Once on a sound financial and institutional footing, the Riccobono Seminar provided a forum in which leading American scholars of Roman law presented and discussed the results of their research. Several noted Roman law scholars from abroad also lectured at the Seminar. The list of Riccobono Seminar presenters includes many of the best regarded Roman law scholars and legal historians of the time. Among these were : H. Milton Colvin, Roscoe Dorsey, Charles S. Lobingier and Fritz Schulz (jurist); A. Arthur Schiller, Francis de Zulueta, J.B. Thayer, Ernest Levy, and Judge Fred H. Blume. Holding the Seminar in Washington D.C. also meant other notables were sometimes in attendance. The specially invited guests at one meeting included: Justice Pierce Butler (jurist) of the United States Supreme Court, Senator Joseph C. O'Mahoney, Professors Joseph Beale and Samuel Williston of the Harvard Law School, Professor John Wigmore of the Northwestern Law School, two law school deans, and several other law professors.

Dr. Riccobono involved himself with the Seminar for several years. Upon its reconstitution, he reported on its work in the journalBullettino dell’Istituto di Diritto Romano, which he edited. From the 1935-1936 sessions through those of 1938-1939, when the Second World War began, Riccobono offered extensive summaries of the Seminar’s papers and discussions in a special section of the “Bullettino” titled “Il Diritto Romano in America.” These reports ceased in 1940. This gap in coverage of Riccobono Seminar activities was filled by “Seminar,” a special annual edition of “The Jurist,” the CUA’s School of Canon Law journal. “Seminar” continued to publish papers delivered at meetings and to report on the group’s activities until 1955-1956. The Riccobono Seminar itself seems to have stopped functioning in 1956-57. As the “Seminar” noted, many outlets for articles on Roman law, legal history and comparative law had arisen since the war, making the “Seminar” unnecessary.

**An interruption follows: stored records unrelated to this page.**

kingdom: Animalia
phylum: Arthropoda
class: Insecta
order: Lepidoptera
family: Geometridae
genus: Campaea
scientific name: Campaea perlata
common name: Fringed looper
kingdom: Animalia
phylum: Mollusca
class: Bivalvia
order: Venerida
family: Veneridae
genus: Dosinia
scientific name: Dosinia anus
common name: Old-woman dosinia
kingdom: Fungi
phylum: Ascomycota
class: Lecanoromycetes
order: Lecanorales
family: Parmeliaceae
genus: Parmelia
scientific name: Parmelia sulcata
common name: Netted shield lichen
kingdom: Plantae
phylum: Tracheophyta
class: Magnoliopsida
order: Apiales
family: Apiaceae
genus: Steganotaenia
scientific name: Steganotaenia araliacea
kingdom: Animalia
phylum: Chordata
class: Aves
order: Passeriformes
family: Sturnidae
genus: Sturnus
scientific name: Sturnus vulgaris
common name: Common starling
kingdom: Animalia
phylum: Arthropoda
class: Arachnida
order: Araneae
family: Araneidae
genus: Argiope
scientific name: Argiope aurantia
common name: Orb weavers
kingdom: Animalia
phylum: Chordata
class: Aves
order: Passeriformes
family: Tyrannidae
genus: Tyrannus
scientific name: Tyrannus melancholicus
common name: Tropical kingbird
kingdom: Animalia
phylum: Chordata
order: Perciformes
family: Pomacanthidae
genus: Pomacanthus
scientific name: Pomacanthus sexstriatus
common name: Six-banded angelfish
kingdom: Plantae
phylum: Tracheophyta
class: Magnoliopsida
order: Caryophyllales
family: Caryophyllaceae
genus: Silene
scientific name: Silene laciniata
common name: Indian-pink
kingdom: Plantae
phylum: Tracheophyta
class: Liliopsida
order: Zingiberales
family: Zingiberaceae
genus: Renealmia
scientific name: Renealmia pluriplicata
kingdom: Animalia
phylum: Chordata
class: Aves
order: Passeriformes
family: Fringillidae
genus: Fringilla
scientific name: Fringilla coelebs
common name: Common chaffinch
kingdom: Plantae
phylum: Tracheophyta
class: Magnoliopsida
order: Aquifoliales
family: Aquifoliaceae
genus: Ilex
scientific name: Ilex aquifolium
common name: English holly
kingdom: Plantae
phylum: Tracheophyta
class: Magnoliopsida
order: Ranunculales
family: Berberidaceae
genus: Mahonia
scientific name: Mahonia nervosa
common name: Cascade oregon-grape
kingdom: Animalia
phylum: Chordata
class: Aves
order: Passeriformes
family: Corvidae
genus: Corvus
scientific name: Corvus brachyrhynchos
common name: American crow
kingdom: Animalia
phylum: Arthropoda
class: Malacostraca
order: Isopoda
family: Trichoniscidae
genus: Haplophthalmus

There also had been a gradual decline in the Riccobono Seminar’s activities over the years. The annual number of papers delivered at monthly meetings dropped from eight in the 1943-44 academic year, to four in 1949-1950, and to two in 1954-55 and one in 1955-1956. However, in its prime during the decades of the 1930s and 1940s, the Riccobono Seminar admirably fulfilled its constitutional object of disseminating the knowledge of Roman law.